:: To do ::
Your copy should match the listing below exactly, except that it holds no images.

:: Given material ::
○ ○ ○ ○ ○
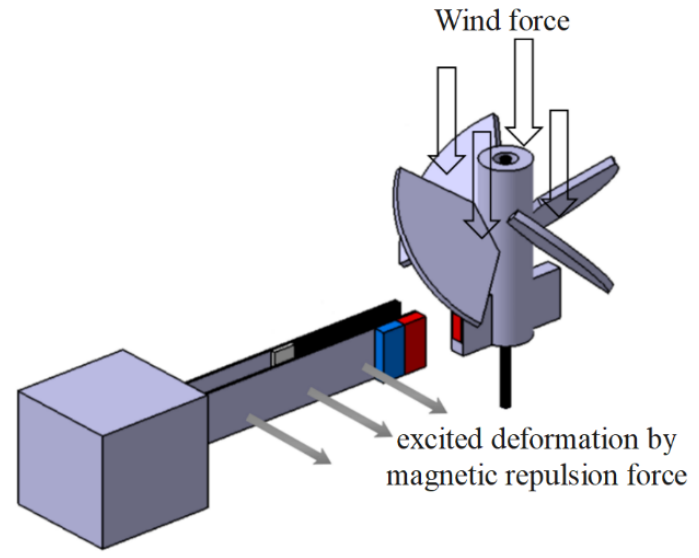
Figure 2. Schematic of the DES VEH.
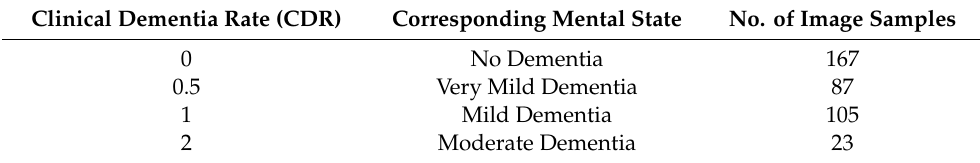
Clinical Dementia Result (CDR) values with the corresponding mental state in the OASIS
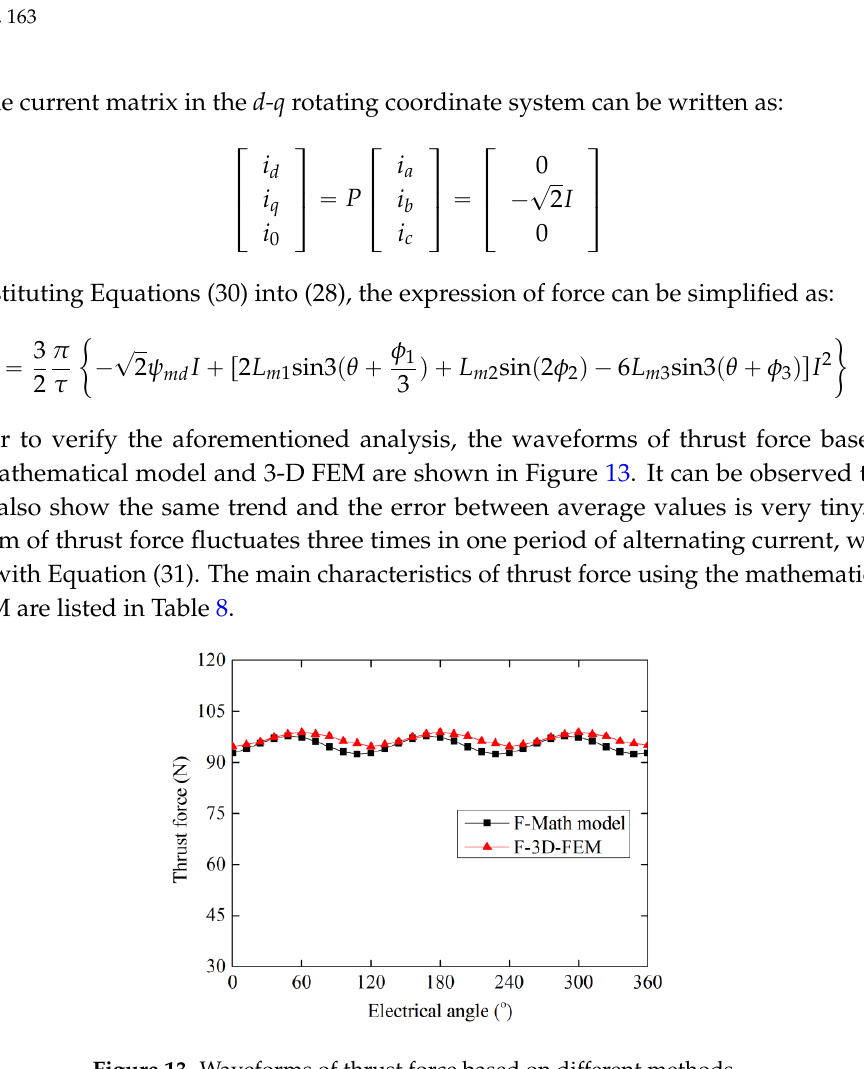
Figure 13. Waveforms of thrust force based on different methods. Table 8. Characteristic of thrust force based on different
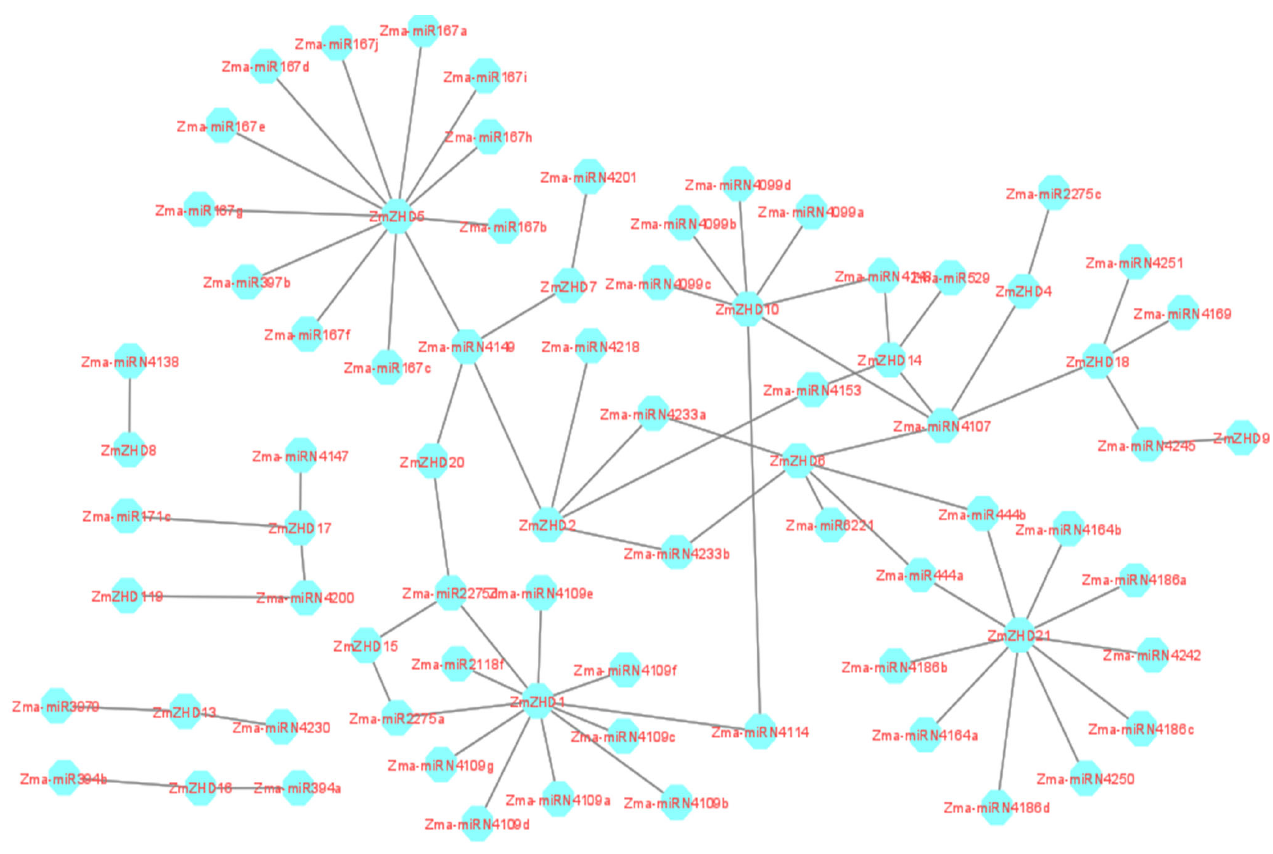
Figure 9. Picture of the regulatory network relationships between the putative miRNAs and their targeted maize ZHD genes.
○ ○ ○ ○ ○
:: Exercise result ::
Figure 2. Schematic of the DES VEH.
Clinical Dementia Result (CDR) values with the corresponding mental state in the OASIS
Figure 13. Waveforms of thrust force based on different methods. Table 8. Characteristic of thrust force based on different
Figure 9. Picture of the regulatory network relationships between the putative miRNAs and their targeted maize ZHD genes.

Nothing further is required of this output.